In the most recent backlash, conservation groups and ranchers asked the U.S. Supreme Court in September to review a decision allowing leaching near an aquifer that supplies drinking water for 15,000 Navajos in New Mexico.
Separately, a law went into effect in Colorado last month that requires mining companies to show that their technology has been used before without harming groundwater quality.
In the Czech Republic, Urania has had six applications rejected in the past four years, although appeals are pending. Kate Hobbs, an Australian director of the company, said prospects for approval had improved, in part because the Green Party was no longer in the government. “I’m confident we could use leaching safely,” she said, citing experience in Australia and the United States using so-called containment bores that prevent chemicals from escaping.
Around Straz, many of the thousands of pumps that injected acid into the ground — more than four million tons between the late 1960s and mid-1990s — are still scattered across the landscape. One former miner, Vladimir Pospisil, 62, said so much acid was used that he recalled it dripping from the ceilings of underground mine shafts and dissolving iron chains.
Many Straz residents are still employed by Diamo as part of the clean-up operation, which aims to stop the contaminated groundwater from migrating. Diamo also pumps water into the ground to extract the acid, which is then neutralized above ground. As part of that work, Diamo recovers about 20 tons of uranium each year.
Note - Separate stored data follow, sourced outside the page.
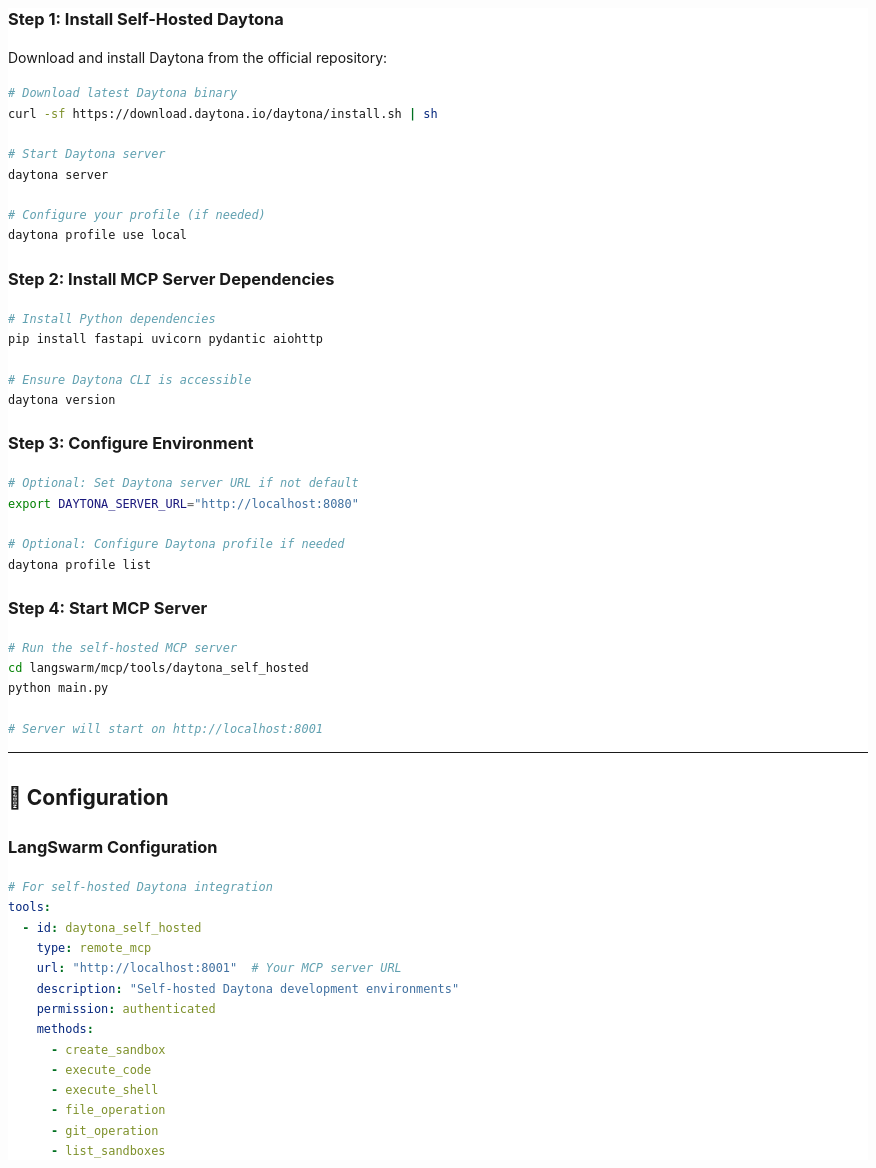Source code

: ### Step 1: Install Self-Hosted Daytona

Download and install Daytona from the official repository:

```bash
# Download latest Daytona binary
curl -sf https://download.daytona.io/daytona/install.sh | sh

# Start Daytona server
daytona server

# Configure your profile (if needed)
daytona profile use local
```

### Step 2: Install MCP Server Dependencies

```bash
# Install Python dependencies
pip install fastapi uvicorn pydantic aiohttp

# Ensure Daytona CLI is accessible
daytona version
```

### Step 3: Configure Environment

```bash
# Optional: Set Daytona server URL if not default
export DAYTONA_SERVER_URL="http://localhost:8080"

# Optional: Configure Daytona profile if needed
daytona profile list
```

### Step 4: Start MCP Server

```bash
# Run the self-hosted MCP server
cd langswarm/mcp/tools/daytona_self_hosted
python main.py

# Server will start on http://localhost:8001
```

---

## 🔧 Configuration

### LangSwarm Configuration

```yaml
# For self-hosted Daytona integration
tools:
  - id: daytona_self_hosted
    type: remote_mcp
    url: "http://localhost:8001"  # Your MCP server URL
    description: "Self-hosted Daytona development environments"
    permission: authenticated
    methods:
      - create_sandbox
      - execute_code
      - execute_shell
      - file_operation
      - git_operation
      - list_sandboxes
```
The final residue, a light-colored soil, is dumped at a barren site near Straz. Mr. Rychtarik conceded it was “not harmless,” but said the company used bulldozers at the site to compact the soil and prevent it from spreading. Workers at the nearby decontamination plant said they constantly hosed down the vehicles and roads used to transport it to the dumpsite to control the dust. The toxic legacy, and the huge cost and scale of the clean-up, meant that “the type of mining that was carried out between the ’60s and the ’90s is absolutely unrepeatable,” Mr. Rychtarik said.
Any new chemical mining would be further away from critical water sources than in the past, he said, and would use techniques where more liquid was pumped out of the ground than was pumped in, to ensure that pollutants were removed.
Areva, the world’s largest uranium mining company, is using such techniques at its operations in Kazakhstan, according to Patrick Bouisset, the director for exploration. He said the French company was required to “give back the water table as clean or cleaner than it was before we took out the uranium.”
But such pledges have done little to win over opponents, who regularly gather under a 900-year-old lime tree at Osecna-Kotel, a village eight kilometers from Straz. Josef Jadrny, 53, who leads a local environmental group called Nase Podjestedi, said the tree was an important symbol of their fight, since it would be threatened by any resumption of mining.
Mr. Jadrny said he had concerns that property values would drop if mining were restarted. But he said that his group’s primary goal was to ensure a clean water supply for the Czech Republic in the future.
Opponents of new mining also note that the Czechs would still have to send the uranium out of the country to be enriched into fuel rods.
Jiri Fiedler, a former head geologist for Diamo who now is a director in the Straz region for Aquatest, a consulting firm based in Prague, said no uranium mining site where leaching with acid had been used had ever been completely cleaned up, and he felt that Straz would be no exception.
But Vera Reslova, the mayor of Straz — who herself is on leave from Diamo, where she worked in human resources — said environmental concerns should not be exaggerated.
She emphasized that the resumption of mining would bring jobs to a town where unemployment stood at more than 10 percent last year, or about three percentage points above the national average.
“The risk of contamination is all the time at the back of my mind,” Ms. Reslova said. But “when the moment comes and people need the energy, they’ll come to get the uranium.”